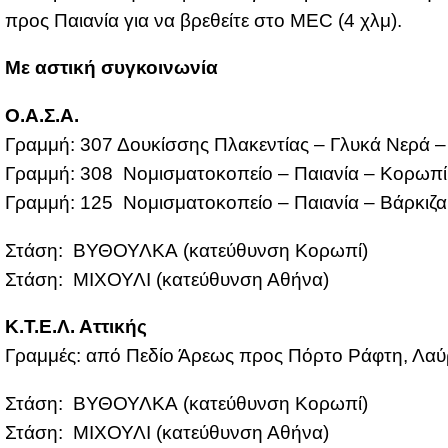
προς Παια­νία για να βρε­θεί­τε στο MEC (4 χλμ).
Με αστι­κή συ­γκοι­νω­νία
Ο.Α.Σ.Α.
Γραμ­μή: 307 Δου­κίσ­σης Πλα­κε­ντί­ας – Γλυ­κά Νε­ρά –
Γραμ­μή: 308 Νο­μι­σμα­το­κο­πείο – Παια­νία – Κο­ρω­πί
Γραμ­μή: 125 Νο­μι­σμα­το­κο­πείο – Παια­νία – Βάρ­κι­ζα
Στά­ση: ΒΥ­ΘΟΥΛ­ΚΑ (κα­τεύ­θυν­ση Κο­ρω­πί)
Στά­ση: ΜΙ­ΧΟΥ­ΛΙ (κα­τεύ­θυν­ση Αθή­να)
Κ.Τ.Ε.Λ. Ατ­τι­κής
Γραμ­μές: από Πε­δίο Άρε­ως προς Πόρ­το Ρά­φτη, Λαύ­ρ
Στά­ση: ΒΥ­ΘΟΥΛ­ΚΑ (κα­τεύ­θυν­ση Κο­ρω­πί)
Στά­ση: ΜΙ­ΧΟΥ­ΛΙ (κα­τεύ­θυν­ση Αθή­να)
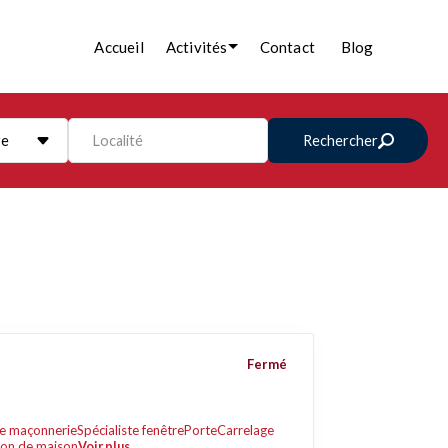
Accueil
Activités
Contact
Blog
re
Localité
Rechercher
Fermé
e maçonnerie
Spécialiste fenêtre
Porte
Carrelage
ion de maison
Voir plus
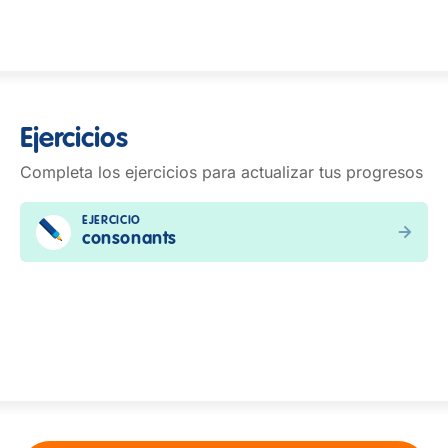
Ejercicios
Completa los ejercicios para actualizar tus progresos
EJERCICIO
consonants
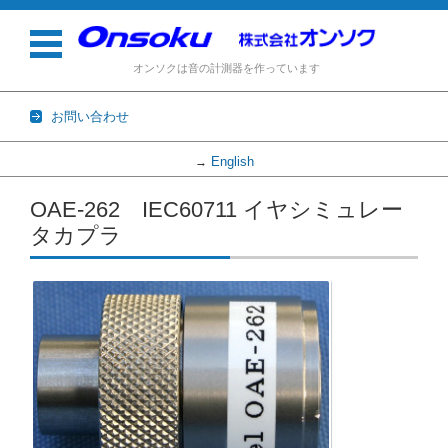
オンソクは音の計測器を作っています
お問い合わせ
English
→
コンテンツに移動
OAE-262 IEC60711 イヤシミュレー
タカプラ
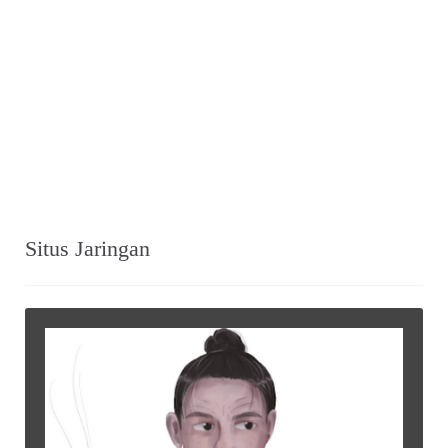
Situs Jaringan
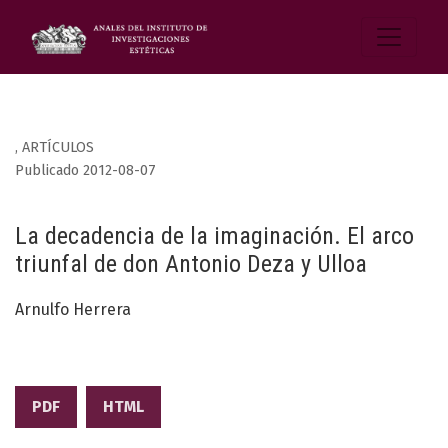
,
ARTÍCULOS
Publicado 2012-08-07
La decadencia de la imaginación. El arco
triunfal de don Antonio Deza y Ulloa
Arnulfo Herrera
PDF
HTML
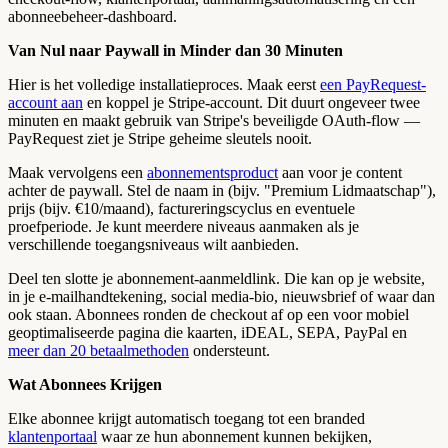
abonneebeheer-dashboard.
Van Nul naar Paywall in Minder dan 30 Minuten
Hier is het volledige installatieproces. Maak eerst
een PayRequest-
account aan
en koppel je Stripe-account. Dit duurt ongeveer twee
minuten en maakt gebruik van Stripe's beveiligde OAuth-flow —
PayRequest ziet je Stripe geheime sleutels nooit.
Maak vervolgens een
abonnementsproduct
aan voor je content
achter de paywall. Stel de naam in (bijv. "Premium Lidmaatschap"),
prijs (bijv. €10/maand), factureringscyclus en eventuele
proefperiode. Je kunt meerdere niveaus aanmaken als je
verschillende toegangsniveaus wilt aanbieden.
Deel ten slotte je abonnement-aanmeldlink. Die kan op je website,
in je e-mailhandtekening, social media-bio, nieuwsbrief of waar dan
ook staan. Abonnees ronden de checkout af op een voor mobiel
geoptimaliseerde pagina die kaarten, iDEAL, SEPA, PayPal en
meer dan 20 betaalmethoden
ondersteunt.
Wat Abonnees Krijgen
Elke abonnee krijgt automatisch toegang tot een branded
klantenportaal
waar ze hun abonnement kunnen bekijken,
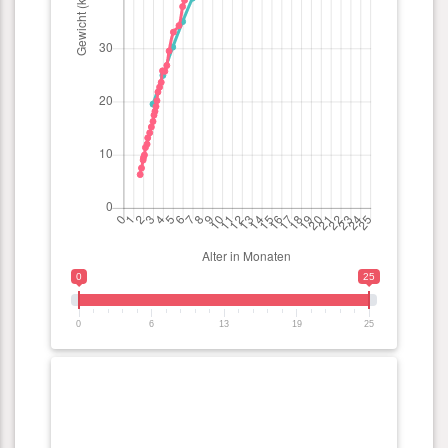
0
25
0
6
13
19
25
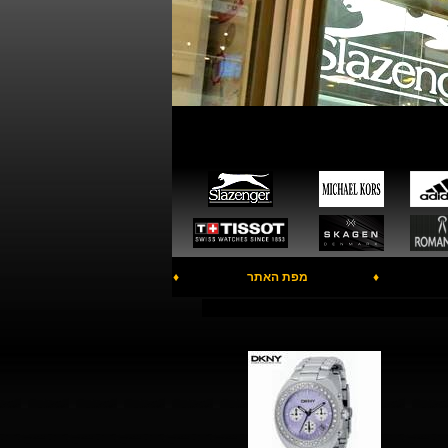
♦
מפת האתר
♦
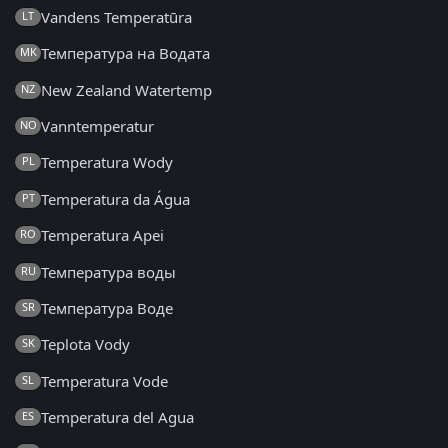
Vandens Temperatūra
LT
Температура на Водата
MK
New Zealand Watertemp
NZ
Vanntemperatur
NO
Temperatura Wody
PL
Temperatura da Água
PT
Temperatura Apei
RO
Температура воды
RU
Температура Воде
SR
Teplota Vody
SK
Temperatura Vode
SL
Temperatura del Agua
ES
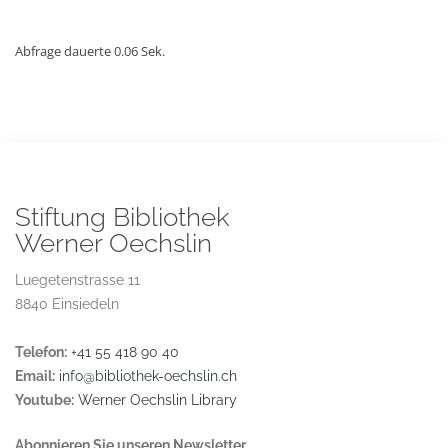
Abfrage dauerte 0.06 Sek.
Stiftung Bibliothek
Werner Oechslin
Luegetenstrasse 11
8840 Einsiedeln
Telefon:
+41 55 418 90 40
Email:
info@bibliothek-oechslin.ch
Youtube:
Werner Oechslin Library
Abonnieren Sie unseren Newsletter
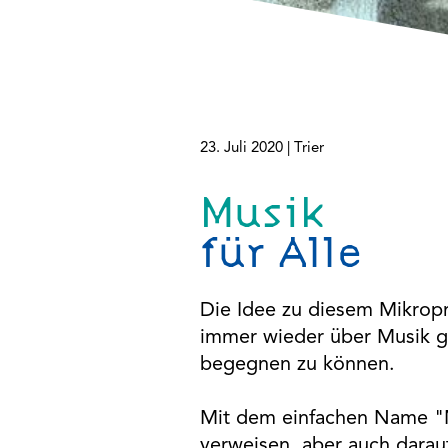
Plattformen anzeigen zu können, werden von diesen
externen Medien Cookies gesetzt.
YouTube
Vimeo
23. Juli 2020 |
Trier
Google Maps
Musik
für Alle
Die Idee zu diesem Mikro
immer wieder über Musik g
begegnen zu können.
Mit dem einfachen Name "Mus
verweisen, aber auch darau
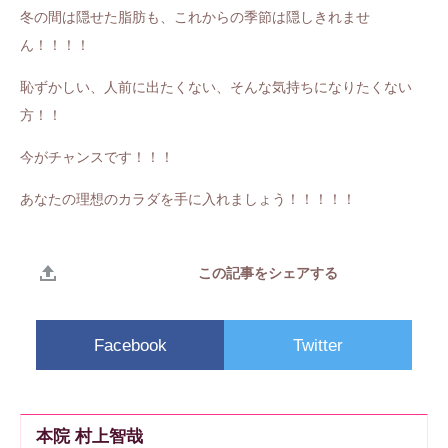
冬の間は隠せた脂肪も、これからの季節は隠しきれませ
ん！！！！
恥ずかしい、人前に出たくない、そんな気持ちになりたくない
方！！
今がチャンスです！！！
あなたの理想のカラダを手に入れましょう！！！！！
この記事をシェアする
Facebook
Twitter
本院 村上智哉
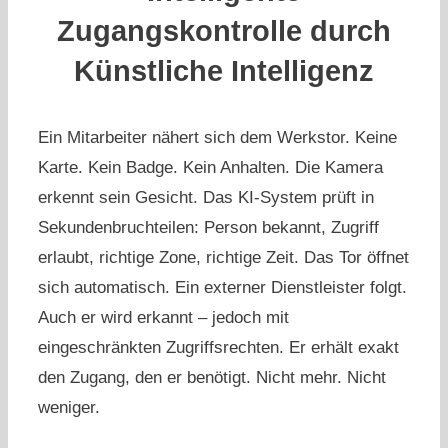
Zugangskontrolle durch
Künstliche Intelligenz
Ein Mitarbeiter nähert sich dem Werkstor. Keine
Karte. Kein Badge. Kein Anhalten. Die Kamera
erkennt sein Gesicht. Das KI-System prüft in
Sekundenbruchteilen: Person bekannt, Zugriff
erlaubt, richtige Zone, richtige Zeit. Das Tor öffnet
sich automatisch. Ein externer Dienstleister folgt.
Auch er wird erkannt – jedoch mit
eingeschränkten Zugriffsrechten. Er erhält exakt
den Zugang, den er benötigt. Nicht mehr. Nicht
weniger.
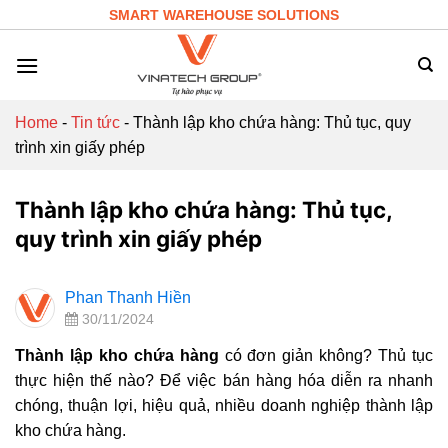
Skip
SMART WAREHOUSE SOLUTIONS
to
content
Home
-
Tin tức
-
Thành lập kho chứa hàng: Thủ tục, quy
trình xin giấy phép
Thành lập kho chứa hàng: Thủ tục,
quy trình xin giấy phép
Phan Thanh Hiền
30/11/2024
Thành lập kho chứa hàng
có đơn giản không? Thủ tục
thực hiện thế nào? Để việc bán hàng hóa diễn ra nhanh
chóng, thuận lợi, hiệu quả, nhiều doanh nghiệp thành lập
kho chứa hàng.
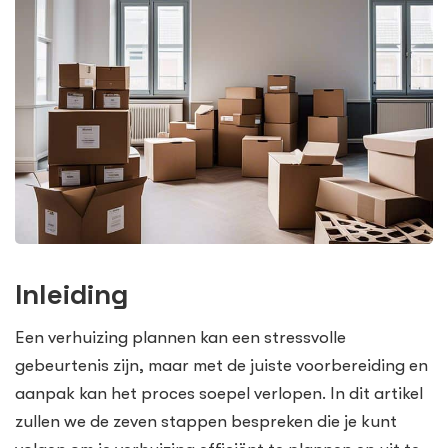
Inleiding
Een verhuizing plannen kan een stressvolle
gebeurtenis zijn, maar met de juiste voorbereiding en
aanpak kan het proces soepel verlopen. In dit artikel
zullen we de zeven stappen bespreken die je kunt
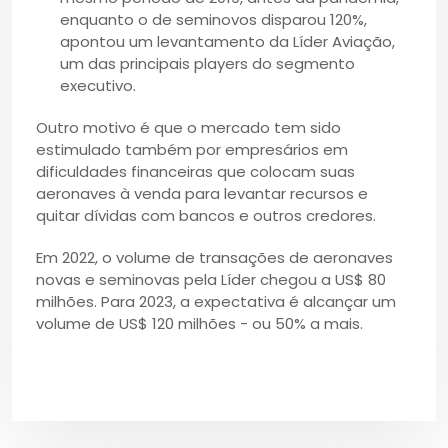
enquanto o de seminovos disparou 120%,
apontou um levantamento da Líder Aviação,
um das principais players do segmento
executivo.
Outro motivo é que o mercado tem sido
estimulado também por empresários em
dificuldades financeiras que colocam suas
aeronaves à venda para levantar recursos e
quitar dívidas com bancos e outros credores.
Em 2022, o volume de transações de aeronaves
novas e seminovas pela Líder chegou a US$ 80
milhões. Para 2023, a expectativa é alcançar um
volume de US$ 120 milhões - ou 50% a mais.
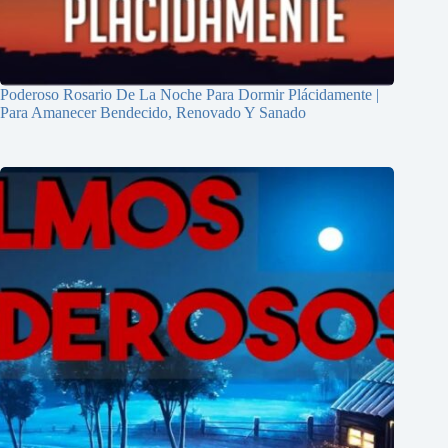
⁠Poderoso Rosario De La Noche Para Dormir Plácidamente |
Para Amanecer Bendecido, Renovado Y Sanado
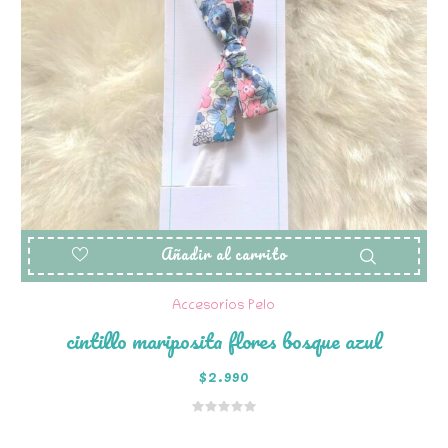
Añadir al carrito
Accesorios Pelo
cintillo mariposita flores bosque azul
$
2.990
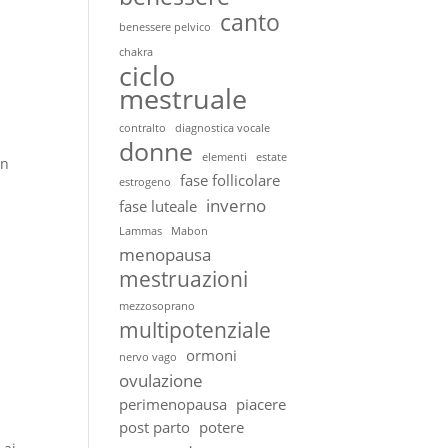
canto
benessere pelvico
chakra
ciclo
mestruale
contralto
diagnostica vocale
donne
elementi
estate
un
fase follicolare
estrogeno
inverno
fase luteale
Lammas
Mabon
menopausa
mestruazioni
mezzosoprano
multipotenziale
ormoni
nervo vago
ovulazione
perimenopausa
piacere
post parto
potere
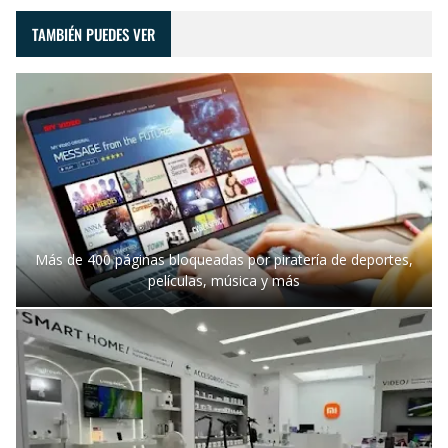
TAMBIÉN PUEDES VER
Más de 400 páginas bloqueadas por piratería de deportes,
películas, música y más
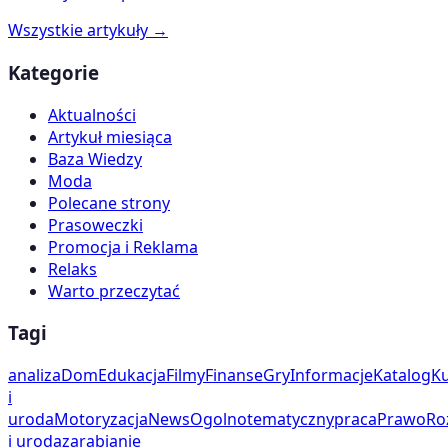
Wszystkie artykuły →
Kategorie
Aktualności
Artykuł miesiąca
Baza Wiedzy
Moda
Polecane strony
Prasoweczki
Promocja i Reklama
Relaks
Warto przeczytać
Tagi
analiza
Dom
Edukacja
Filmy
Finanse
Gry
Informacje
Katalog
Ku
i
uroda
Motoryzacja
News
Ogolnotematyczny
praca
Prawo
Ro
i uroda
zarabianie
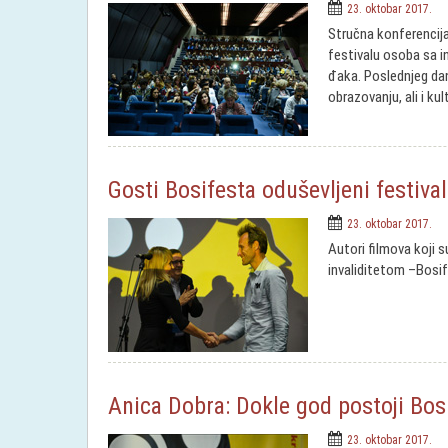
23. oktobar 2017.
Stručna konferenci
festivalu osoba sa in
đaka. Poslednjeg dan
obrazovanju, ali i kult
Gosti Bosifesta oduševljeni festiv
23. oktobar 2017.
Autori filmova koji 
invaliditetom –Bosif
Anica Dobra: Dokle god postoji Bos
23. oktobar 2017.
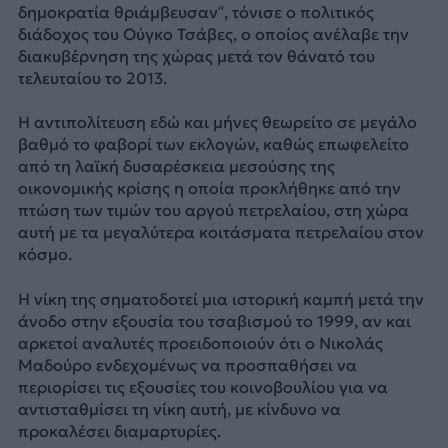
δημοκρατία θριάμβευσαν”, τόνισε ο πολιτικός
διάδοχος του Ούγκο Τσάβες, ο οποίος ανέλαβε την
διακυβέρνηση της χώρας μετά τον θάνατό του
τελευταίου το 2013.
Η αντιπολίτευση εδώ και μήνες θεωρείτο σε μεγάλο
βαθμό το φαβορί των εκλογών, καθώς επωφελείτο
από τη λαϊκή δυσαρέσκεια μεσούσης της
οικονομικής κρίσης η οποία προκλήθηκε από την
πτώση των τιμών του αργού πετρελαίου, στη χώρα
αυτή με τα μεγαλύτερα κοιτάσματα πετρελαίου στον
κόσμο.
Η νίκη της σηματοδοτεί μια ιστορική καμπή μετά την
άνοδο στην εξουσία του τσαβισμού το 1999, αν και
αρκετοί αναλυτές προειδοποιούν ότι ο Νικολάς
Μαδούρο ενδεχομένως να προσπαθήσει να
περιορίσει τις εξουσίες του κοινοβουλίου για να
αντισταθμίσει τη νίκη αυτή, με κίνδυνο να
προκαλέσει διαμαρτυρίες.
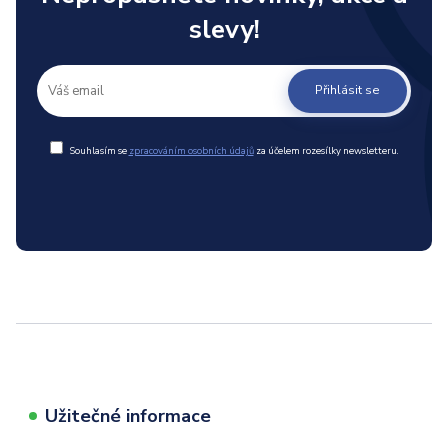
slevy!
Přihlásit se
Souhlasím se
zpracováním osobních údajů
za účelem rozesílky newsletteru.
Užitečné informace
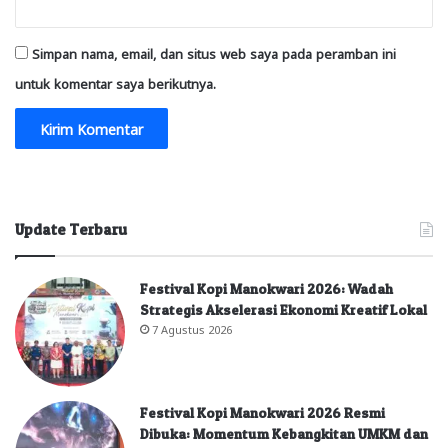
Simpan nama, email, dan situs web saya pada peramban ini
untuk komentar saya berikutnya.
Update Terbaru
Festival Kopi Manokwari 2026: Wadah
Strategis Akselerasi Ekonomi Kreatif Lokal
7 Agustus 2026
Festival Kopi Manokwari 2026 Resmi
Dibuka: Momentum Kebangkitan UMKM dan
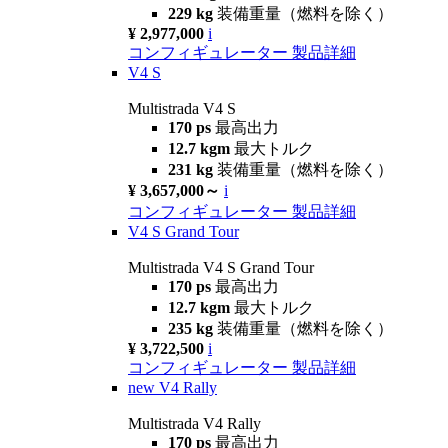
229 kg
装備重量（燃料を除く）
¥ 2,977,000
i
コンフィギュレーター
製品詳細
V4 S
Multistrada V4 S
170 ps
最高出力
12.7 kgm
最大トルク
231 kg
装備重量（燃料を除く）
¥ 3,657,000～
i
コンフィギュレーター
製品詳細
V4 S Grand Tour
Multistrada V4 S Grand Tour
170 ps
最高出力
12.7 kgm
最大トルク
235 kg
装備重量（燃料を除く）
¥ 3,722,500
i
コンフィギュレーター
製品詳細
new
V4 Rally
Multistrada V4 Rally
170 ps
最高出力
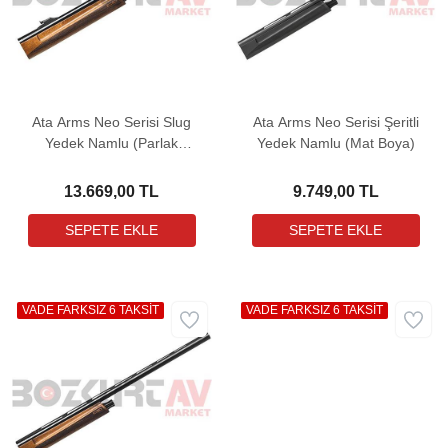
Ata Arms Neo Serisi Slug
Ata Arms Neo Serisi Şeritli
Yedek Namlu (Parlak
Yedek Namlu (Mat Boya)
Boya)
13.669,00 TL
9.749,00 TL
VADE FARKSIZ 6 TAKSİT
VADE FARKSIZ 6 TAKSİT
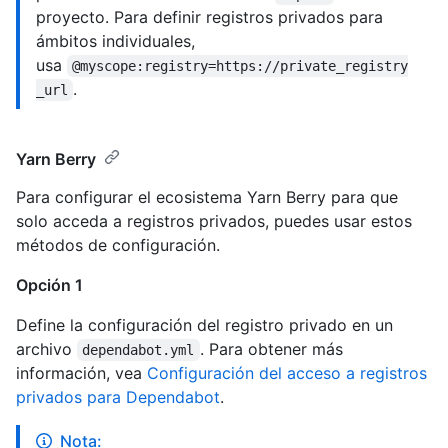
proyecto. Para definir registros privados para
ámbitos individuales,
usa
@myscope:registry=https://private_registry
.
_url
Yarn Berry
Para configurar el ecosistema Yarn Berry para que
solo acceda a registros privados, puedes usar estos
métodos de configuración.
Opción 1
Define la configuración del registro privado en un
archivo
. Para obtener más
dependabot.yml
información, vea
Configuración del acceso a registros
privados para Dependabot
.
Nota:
══════
**What is required**
Using the material above, transcribe exactly the lines from the one holding "7 Agustus 2026" to the one holding "9.749,00 TL", both ends kept. Do not carry over any pictures.

**Expected answer**
7 Agustus 2026
Festival Kopi Manokwari 2026 Resmi
Dibuka: Momentum Kebangkitan UMKM dan
229 kg
装備重量（燃料を除く）
¥ 2,977,000
i
コンフィギュレーター
製品詳細
V4 S
Multistrada V4 S
170 ps
最高出力
12.7 kgm
最大トルク
231 kg
装備重量（燃料を除く）
¥ 3,657,000～
i
コンフィギュレーター
製品詳細
V4 S Grand Tour
Multistrada V4 S Grand Tour
170 ps
最高出力
12.7 kgm
最大トルク
235 kg
装備重量（燃料を除く）
¥ 3,722,500
i
コンフィギュレーター
製品詳細
new
V4 Rally
Multistrada V4 Rally
170 ps
最高出力
Ata Arms Neo Serisi Slug
Ata Arms Neo Serisi Şeritli
Yedek Namlu (Parlak
Yedek Namlu (Mat Boya)
Boya)
13.669,00 TL
9.749,00 TL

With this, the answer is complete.